Even things like training programs you would have to pay for otherwise, may be offered. But all of this is not likely unless you have a strong relationship, and show loyalty to your parts source.

• If you rent, renegotiate the lease terms. If you own, negotiate the interest rate on money owed, if any. Seems simple enough, but bankers and real estate owners tell me very few ever inquire about either. On one hand, selling a going automotive concern, especially one with fuel sales, can be tough if all of the environmental issues haven’t been addressed. On the other, property owners and banks want you to be successful BECAUSE renting to someone else or selling may be a difficult proposition, assuming you have a sound history of making payments on a timely basis. Doesn’t hurt to buy these folks a cup of coffee and investigate!

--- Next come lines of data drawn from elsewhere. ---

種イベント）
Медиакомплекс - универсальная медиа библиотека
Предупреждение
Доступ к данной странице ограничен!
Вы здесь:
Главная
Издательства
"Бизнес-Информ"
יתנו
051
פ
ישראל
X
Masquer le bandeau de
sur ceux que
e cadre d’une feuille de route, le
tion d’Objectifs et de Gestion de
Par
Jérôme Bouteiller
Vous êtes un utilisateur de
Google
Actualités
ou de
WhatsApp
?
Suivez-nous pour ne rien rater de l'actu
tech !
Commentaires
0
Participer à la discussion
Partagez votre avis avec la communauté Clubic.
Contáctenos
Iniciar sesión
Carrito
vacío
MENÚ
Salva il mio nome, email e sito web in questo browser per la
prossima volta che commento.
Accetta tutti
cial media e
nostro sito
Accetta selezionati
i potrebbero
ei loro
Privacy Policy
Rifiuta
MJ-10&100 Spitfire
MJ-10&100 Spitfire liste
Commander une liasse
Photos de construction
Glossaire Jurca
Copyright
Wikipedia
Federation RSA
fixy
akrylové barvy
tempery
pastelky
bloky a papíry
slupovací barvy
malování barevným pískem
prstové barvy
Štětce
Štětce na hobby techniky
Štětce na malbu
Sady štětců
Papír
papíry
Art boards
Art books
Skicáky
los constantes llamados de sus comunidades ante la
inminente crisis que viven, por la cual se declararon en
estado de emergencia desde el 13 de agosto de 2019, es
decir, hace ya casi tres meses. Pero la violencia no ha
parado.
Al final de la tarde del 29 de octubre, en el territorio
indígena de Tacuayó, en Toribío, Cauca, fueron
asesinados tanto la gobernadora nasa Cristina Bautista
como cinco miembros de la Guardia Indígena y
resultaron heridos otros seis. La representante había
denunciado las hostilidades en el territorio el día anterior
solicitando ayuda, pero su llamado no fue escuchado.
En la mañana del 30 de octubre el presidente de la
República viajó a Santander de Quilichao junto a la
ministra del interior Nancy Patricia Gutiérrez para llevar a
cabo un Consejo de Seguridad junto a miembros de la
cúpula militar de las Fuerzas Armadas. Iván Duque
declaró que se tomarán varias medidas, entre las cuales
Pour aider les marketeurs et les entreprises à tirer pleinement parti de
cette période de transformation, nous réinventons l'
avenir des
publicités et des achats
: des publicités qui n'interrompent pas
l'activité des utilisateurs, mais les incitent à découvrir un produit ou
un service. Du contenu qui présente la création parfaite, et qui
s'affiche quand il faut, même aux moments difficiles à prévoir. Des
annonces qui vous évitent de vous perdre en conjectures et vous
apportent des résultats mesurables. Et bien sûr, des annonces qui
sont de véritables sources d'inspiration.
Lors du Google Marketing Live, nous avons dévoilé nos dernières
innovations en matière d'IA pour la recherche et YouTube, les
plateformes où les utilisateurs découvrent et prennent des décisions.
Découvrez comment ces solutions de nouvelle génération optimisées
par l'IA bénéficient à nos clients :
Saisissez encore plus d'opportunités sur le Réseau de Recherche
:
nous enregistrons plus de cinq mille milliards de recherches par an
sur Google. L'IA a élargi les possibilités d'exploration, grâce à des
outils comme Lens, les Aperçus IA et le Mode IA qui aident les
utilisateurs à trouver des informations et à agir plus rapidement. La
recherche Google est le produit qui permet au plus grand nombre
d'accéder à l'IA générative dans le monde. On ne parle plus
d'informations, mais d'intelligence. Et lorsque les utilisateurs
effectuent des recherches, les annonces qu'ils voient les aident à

• Consolidate your insurance policies and if needed, your agent or agencies. Generally you pay much more for 5 separate policies than for one that includes all of the same coverage. You avoid 5 policy fees and the company chosen for the comprehensive policy likes it because they have more premium to work with, typically have a better understanding of the risk and know that the policy loyalty is higher. Pays to ask.

Well, I am out of space. I leave you with the thought that you can’t cut and hack expenses on your way to profits and growth. But, well aimed strategies that save you money, support your profit levers and are not lowering your employee morale or customer satisfaction are needed to improve your bottom line. And now, when times are good, is the very best time to begin. So put on your creative thinking hat and use 2019 as the beginning of giving your business a little more leverage!